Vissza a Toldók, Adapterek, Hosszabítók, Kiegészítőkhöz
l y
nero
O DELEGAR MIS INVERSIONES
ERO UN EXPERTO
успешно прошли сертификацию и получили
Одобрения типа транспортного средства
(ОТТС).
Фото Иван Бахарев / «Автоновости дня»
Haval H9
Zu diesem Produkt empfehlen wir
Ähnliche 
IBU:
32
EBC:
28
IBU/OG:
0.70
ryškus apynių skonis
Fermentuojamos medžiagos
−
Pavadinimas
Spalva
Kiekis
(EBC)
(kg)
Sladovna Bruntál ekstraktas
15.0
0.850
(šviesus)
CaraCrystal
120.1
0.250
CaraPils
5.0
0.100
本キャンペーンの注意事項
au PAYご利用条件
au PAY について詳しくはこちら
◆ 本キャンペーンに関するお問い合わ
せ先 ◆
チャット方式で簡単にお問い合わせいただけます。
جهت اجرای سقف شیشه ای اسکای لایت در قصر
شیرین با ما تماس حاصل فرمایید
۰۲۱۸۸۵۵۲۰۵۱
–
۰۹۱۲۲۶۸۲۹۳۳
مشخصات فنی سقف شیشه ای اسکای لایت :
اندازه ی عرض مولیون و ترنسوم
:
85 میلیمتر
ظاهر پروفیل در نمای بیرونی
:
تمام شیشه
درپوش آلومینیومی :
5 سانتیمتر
• • • • •
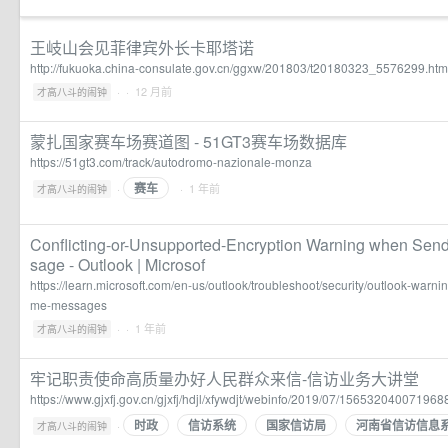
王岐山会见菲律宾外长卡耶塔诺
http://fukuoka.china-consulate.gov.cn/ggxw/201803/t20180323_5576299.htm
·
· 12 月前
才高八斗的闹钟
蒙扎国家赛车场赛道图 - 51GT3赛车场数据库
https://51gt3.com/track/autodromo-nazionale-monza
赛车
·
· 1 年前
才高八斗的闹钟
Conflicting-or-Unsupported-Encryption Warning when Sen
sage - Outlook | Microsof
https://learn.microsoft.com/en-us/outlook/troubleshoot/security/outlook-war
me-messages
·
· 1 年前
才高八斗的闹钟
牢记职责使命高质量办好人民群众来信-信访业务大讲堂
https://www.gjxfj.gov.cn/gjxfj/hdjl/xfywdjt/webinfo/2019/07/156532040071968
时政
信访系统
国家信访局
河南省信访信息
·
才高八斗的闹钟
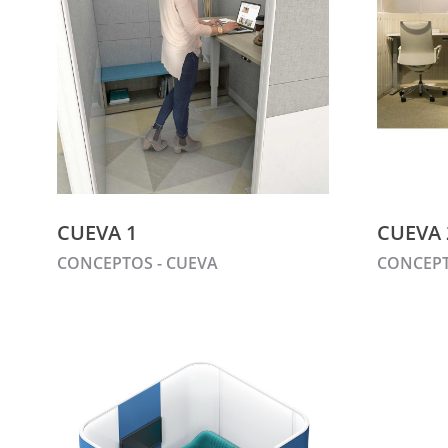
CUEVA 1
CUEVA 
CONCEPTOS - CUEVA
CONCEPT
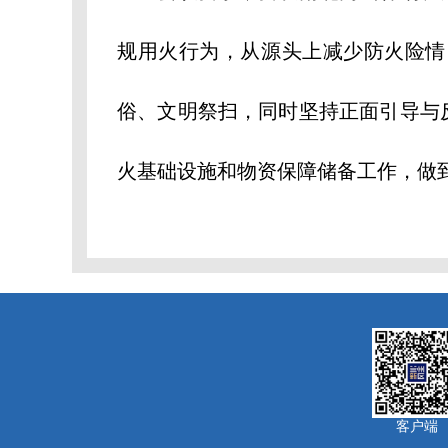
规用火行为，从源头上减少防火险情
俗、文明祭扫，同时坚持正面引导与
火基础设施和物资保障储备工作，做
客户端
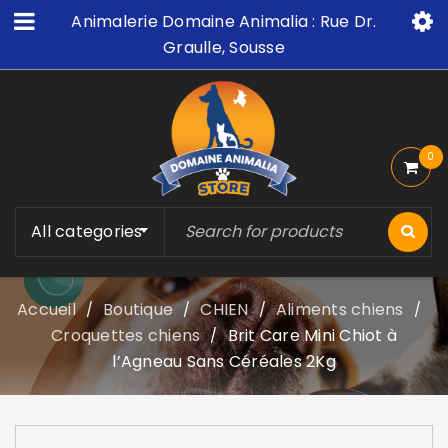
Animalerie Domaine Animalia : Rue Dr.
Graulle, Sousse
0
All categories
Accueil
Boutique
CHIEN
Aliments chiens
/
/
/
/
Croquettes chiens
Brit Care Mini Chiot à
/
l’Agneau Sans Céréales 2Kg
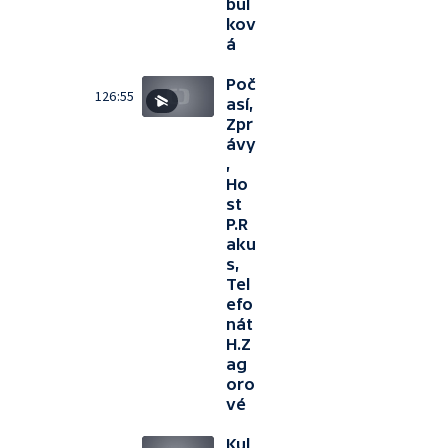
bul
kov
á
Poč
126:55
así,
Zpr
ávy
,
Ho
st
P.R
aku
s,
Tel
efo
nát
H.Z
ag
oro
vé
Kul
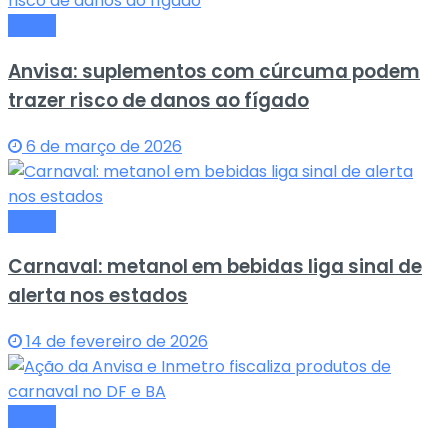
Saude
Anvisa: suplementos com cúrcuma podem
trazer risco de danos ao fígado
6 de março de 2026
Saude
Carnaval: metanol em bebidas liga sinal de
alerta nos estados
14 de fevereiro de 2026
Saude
• • • • •
**Exercise aim**
In the rows above, copy everything from the line containing "Animalerie Domaine Animalia : Rue Dr." down through the line containing "l’Agneau Sans Céréales 2Kg", with both of those lines included.

**Answer area**
Animalerie Domaine Animalia : Rue Dr.
Graulle, Sousse
0
All categories
Accueil
Boutique
CHIEN
Aliments chiens
/
/
/
/
Croquettes chiens
Brit Care Mini Chiot à
/
l’Agneau Sans Céréales 2Kg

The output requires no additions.